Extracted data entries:
= Beginning of Section =
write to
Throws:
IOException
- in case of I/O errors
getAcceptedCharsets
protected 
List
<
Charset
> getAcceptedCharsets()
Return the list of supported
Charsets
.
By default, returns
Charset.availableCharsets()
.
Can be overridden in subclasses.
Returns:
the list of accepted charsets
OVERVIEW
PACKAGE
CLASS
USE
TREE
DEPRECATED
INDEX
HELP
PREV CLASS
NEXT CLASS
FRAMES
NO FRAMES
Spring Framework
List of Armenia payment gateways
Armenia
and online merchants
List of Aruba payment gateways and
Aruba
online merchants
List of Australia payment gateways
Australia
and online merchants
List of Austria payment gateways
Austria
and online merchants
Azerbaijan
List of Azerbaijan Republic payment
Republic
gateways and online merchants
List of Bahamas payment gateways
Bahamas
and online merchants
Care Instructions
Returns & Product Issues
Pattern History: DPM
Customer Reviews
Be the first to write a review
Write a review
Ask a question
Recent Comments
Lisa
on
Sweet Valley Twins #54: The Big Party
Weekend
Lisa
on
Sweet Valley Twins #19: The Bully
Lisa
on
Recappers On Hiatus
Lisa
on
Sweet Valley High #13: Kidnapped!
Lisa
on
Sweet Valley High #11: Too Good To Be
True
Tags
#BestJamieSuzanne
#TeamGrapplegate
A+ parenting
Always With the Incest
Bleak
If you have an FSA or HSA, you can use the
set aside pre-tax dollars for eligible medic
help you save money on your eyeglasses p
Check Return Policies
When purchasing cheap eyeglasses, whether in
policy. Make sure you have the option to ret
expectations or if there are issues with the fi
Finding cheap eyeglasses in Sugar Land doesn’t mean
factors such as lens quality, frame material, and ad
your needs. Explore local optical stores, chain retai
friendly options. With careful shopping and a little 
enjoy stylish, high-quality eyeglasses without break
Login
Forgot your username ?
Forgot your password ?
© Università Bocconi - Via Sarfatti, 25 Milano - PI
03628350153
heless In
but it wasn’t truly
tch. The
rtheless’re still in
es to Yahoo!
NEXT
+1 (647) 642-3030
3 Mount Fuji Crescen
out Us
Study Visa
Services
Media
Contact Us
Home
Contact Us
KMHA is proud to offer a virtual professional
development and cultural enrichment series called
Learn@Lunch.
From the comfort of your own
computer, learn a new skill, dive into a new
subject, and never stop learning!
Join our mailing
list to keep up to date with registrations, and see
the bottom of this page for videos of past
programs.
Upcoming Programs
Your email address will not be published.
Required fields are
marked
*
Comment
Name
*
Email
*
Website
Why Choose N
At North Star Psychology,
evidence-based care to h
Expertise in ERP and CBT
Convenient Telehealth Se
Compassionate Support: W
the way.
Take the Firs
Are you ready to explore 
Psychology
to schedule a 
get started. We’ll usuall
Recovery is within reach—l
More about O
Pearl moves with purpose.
= End of Section =
Work instruction: Could you write out all the data exactly as it is given?

Answer to this exercise:
write to
Throws:
IOException
- in case of I/O errors
getAcceptedCharsets
protected 
List
<
Charset
> getAcceptedCharsets()
Return the list of supported
Charsets
.
By default, returns
Charset.availableCharsets()
.
Can be overridden in subclasses.
Returns:
the list of accepted charsets
OVERVIEW
PACKAGE
CLASS
USE
TREE
DEPRECATED
INDEX
HELP
PREV CLASS
NEXT CLASS
FRAMES
NO FRAMES
Spring Framework
List of Armenia payment gateways
Armenia
and online merchants
List of Aruba payment gateways and
Aruba
online merchants
List of Australia payment gateways
Australia
and online merchants
List of Austria payment gateways
Austria
and online merchants
Azerbaijan
List of Azerbaijan Republic payment
Republic
gateways and online merchants
List of Bahamas payment gateways
Bahamas
and online merchants
Care Instructions
Returns & Product Issues
Pattern History: DPM
Customer Reviews
Be the first to write a review
Write a review
Ask a question
Recent Comments
Lisa
on
Sweet Valley Twins #54: The Big Party
Weekend
Lisa
on
Sweet Valley Twins #19: The Bully
Lisa
on
Recappers On Hiatus
Lisa
on
Sweet Valley High #13: Kidnapped!
Lisa
on
Sweet Valley High #11: Too Good To Be
True
Tags
#BestJamieSuzanne
#TeamGrapplegate
A+ parenting
Always With the Incest
Bleak
If you have an FSA or HSA, you can use the
set aside pre-tax dollars for eligible medic
help you save money on your eyeglasses p
Check Return Policies
When purchasing cheap eyeglasses, whether in
policy. Make sure you have the option to ret
expectations or if there are issues with the fi
Finding cheap eyeglasses in Sugar Land doesn’t mean
factors such as lens quality, frame material, and ad
your needs. Explore local optical stores, chain retai
friendly options. With careful shopping and a little 
enjoy stylish, high-quality eyeglasses without break
Login
Forgot your username ?
Forgot your password ?
© Università Bocconi - Via Sarfatti, 25 Milano - PI
03628350153
heless In
but it wasn’t truly
tch. The
rtheless’re still in
es to Yahoo!
NEXT
+1 (647) 642-3030
3 Mount Fuji Crescen
out Us
Study Visa
Services
Media
Contact Us
Home
Contact Us
KMHA is proud to offer a virtual professional
development and cultural enrichment series called
Learn@Lunch.
From the comfort of your own
computer, learn a new skill, dive into a new
subject, and never stop learning!
Join our mailing
list to keep up to date with registrations, and see
the bottom of this page for videos of past
programs.
Upcoming Programs
Your email address will not be published.
Required fields are
marked
*
Comment
Name
*
Email
*
Website
Why Choose N
At North Star Psychology,
evidence-based care to h
Expertise in ERP and CBT
Convenient Telehealth Se
Compassionate Support: W
the way.
Take the Firs
Are you ready to explore 
Psychology
to schedule a 
get started. We’ll usuall
Recovery is within reach—l
More about O
Pearl moves with purpose.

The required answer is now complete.